A pure protein diet can cause higher cholesterol, which can increase the risk of heart disease. We’ve seen both sides of this argument. Some people claim that the science that shows saturated fat leads to high cholesterol leads to heart disease is faulty. Some claim that it’s solid, and that a diet high in saturated fats – like carnivore – increases the risk of heart disease. Since heart disease is already a highly dangerous killer, increasing your risk of it is not a good idea. Now, some people will argue that the good fats in meat counteract the bad fats, but the problem is there’s just not enough study on it to say one way or the other.
You’re likely to get way more sodium than you need. Meat is generally very high in sodium, and a high sodium diet has a wide range of negative side effects.

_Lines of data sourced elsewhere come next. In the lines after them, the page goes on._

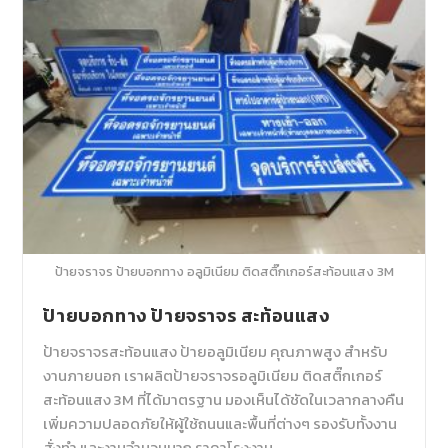
ป้ายจราจร ป้ายบอกทาง อลูมิเนียม ติดสติ๊กเกอร์สะท้อนแสง 3M
ป้ายบอกทาง ป้ายจราจร สะท้อนแสง
ป้ายจราจรสะท้อนแสง ป้ายอลูมิเนียม คุณภาพสูง สำหรับ
งานภายนอก เราผลิตป้ายจราจรอลูมิเนียม ติดสติ๊กเกอร์
สะท้อนแสง 3M ที่ได้มาตรฐาน มองเห็นได้ชัดในเวลากลางคืน
เพิ่มความปลอดภัยให้ผู้ใช้ถนนและพื้นที่ต่างๆ รองรับทั้งงาน
สั่งทำ และงานจำนวนมาก ราคาโรงงาน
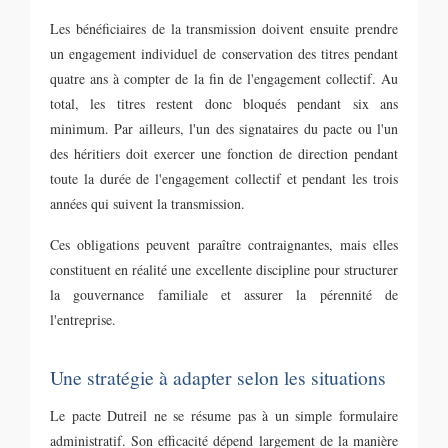
Les bénéficiaires de la transmission doivent ensuite prendre
un engagement individuel de conservation des titres pendant
quatre ans à compter de la fin de l'engagement collectif. Au
total, les titres restent donc bloqués pendant six ans
minimum. Par ailleurs, l'un des signataires du pacte ou l'un
des héritiers doit exercer une fonction de direction pendant
toute la durée de l'engagement collectif et pendant les trois
années qui suivent la transmission.
Ces obligations peuvent paraître contraignantes, mais elles
constituent en réalité une excellente discipline pour structurer
la gouvernance familiale et assurer la pérennité de
l'entreprise.
Une stratégie à adapter selon les situations
Le pacte Dutreil ne se résume pas à un simple formulaire
administratif. Son efficacité dépend largement de la manière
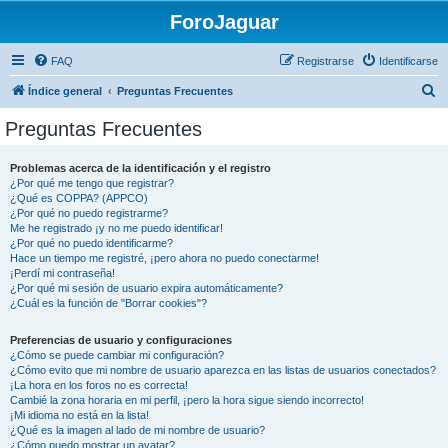
ForoJaguar
FAQ
Registrarse
Identificarse
B
Índice general
Preguntas Frecuentes
u
Preguntas Frecuentes
s
c
Problemas acerca de la identificación y el registro
¿Por qué me tengo que registrar?
a
¿Qué es COPPA? (APPCO)
r
¿Por qué no puedo registrarme?
Me he registrado ¡y no me puedo identificar!
¿Por qué no puedo identificarme?
Hace un tiempo me registré, ¡pero ahora no puedo conectarme!
¡Perdí mi contraseña!
¿Por qué mi sesión de usuario expira automáticamente?
¿Cuál es la función de "Borrar cookies"?
Preferencias de usuario y configuraciones
¿Cómo se puede cambiar mi configuración?
¿Cómo evito que mi nombre de usuario aparezca en las listas de usuarios conectados?
¡La hora en los foros no es correcta!
Cambié la zona horaria en mi perfil, ¡pero la hora sigue siendo incorrecto!
¡Mi idioma no está en la lista!
¿Qué es la imagen al lado de mi nombre de usuario?
¿Cómo puedo mostrar un avatar?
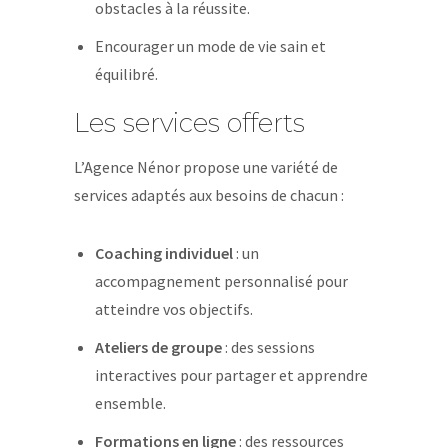
obstacles à la réussite.
Encourager un mode de vie sain et
équilibré.
Les services offerts
L’Agence Nénor propose une variété de
services adaptés aux besoins de chacun :
Coaching individuel
: un
accompagnement personnalisé pour
atteindre vos objectifs.
Ateliers de groupe
: des sessions
interactives pour partager et apprendre
ensemble.
Formations en ligne
: des ressources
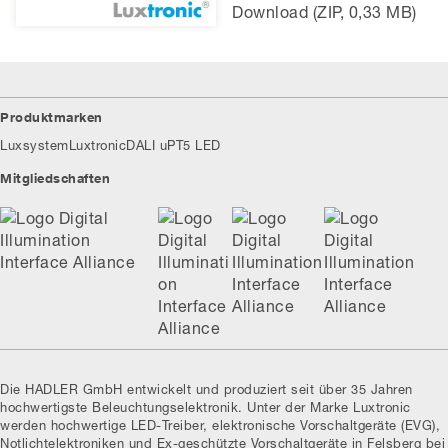
Download (ZIP, 0,33 MB)
Produktmarken
Luxsystem
Luxtronic
DALI uP
T5 LED
Mitgliedschaften
Die HADLER GmbH entwickelt und produziert seit über 35 Jahren
hochwertigste Beleuchtungselektronik. Unter der Marke Luxtronic
werden hochwertige LED-Treiber, elektronische Vorschaltgeräte (EVG),
Notlichtelektroniken und Ex-geschützte Vorschaltgeräte in Felsberg bei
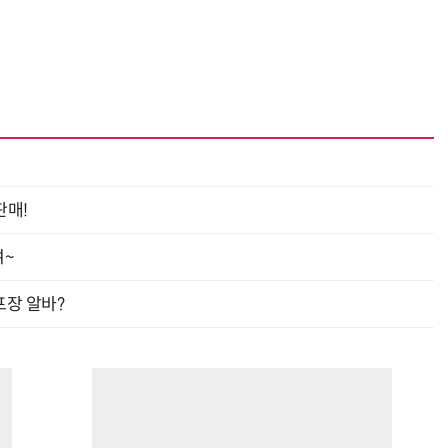
판매!
여~
프장 알바?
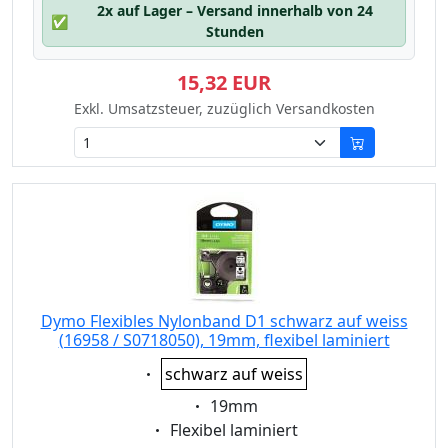
2x auf Lager – Versand innerhalb von 24
✅
Stunden
15,32 EUR
Exkl. Umsatzsteuer, zuzüglich Versandkosten
Dymo Flexibles Nylonband D1 schwarz auf weiss
(16958 / S0718050), 19mm, flexibel laminiert
Eigenschaft:
schwarz auf weiss
Eigenschaft:
19mm
Eigenschaft:
Flexibel laminiert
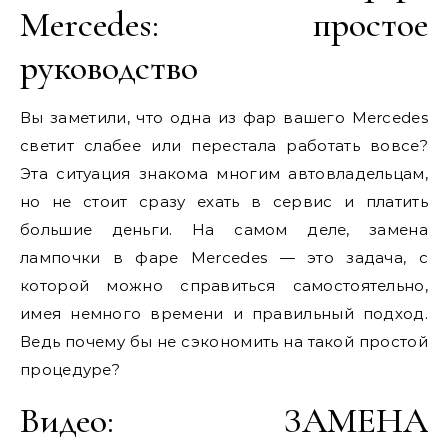
Mercedes: простое
руководство
Вы заметили, что одна из фар вашего Mercedes
светит слабее или перестала работать вовсе?
Эта ситуация знакома многим автовладельцам,
но не стоит сразу ехать в сервис и платить
большие деньги. На самом деле, замена
лампочки в фаре Mercedes — это задача, с
которой можно справиться самостоятельно,
имея немного времени и правильный подход.
Ведь почему бы не сэкономить на такой простой
процедуре?
Видео: ЗАМЕНА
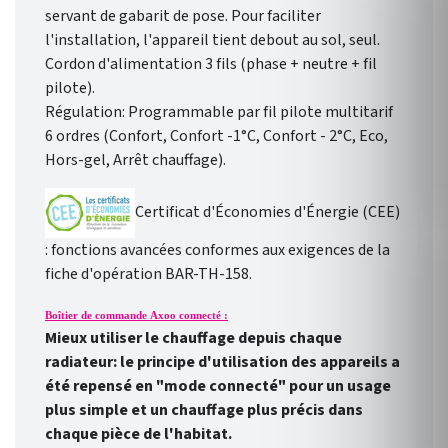
servant de gabarit de pose. Pour faciliter
l'installation, l'appareil tient debout au sol, seul.
Cordon d'alimentation 3 fils (phase + neutre + fil
pilote).
Régulation: Programmable par fil pilote multitarif
6 ordres (Confort, Confort -1°C, Confort - 2°C, Eco,
Hors-gel, Arrêt chauffage).
Certificat d'Économies d'Énergie (CEE)
: fonctions avancées conformes aux exigences de la
fiche d'opération BAR-TH-158.
Boîtier de commande Axoo connecté :
Mieux utiliser le chauffage depuis chaque
radiateur: le principe d'utilisation des appareils a
été repensé en "mode connecté" pour un usage
plus simple et un chauffage plus précis dans
chaque pièce de l'habitat.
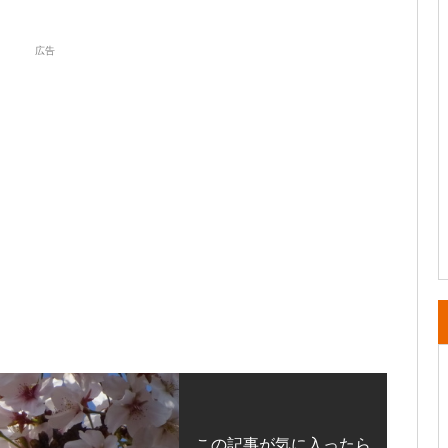
広告
この記事が気に入ったら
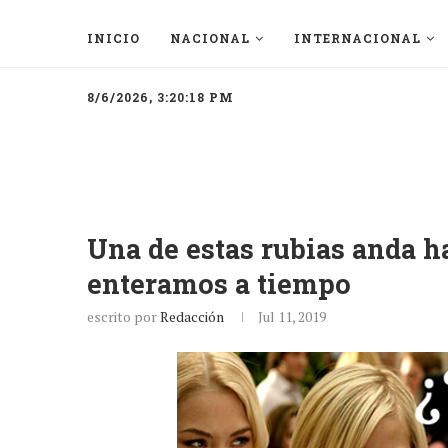
INICIO
NACIONAL
INTERNACIONAL
8/6/2026, 3:20:18 PM
Una de estas rubias anda 
enteramos a tiempo
escrito por
Redacción
Jul 11, 2019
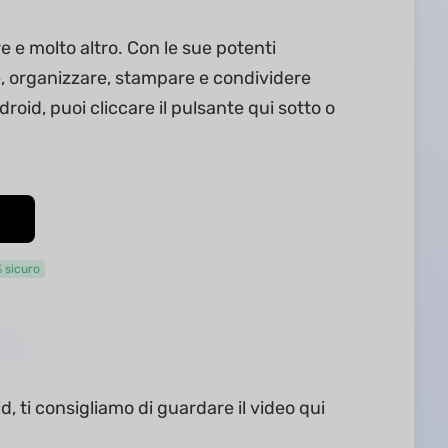
e e molto altro. Con le sue potenti
re, organizzare, stampare e condividere
oid, puoi cliccare il pulsante qui sotto o
 sicuro
, ti consigliamo di guardare il video qui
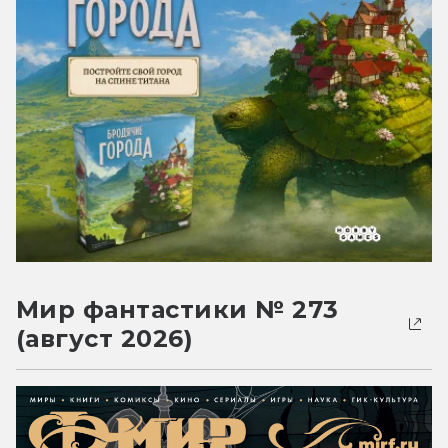
Мир фантастики № 273
(август 2026)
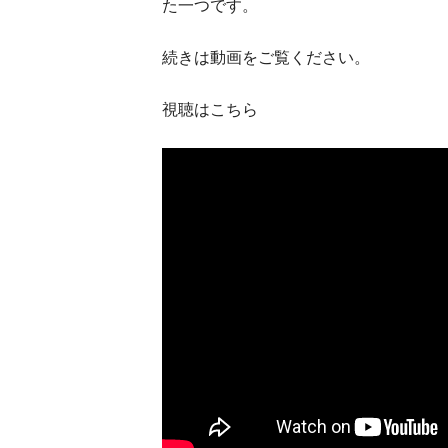
た一つです。
続きは動画をご覧ください。
視聴はこちら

You have to take care to balance out the sodium, drink plenty of water, and generally balance it out. Again, the carnivore diet is very high maintenance, and you need to put in a lot of work to strike a balance where your body can handle it.
Carnivore diets can be very boring for some people. Some of us happen to like a variety of different foods, and a carnivore diet does not give you a lot of flexibility. Sure, you have red meat, pork, poultry, fish, and eggs, but you don’t have any grains, any fruits, any vegetables, any beverages… there’s a huge trade-off. For people who view eating as a chore they have to do every day, that’s fine. For people who take pleasure in eating a variety of different meals, the carnivore diet can be very restrictive.
A General Lack of Science
To round things out, we have to make a pretty big disclaimer here at the end. The fact is, there’s actually very little study into the carnivore diet out there. Much of the science-backed factoids you find are from limited and unrelated studies that show short-term benefits to small groups of people – or short-term detriments that may be exacerbated by other factors – and it’s all synthesized into what is more of dietary mythology than science-backed facts.
There are many powerlifters and fitness experts who swear by the benefits of the carnivore diet, but scientific studies can take years, so it will be some time before the science is out on this new trend.
You can put your faith in whatever perspective you want, and you can use your own body as an experiment. Give carnivore a try. If it helps you reach your powerlifting goals, then great! If, on the other hand, it doesn’t give you many benefits and takes up too much of your time with the maintenance, then it might be better to explore other less restrictive options. As always, the choice, in the end, is entirely yours.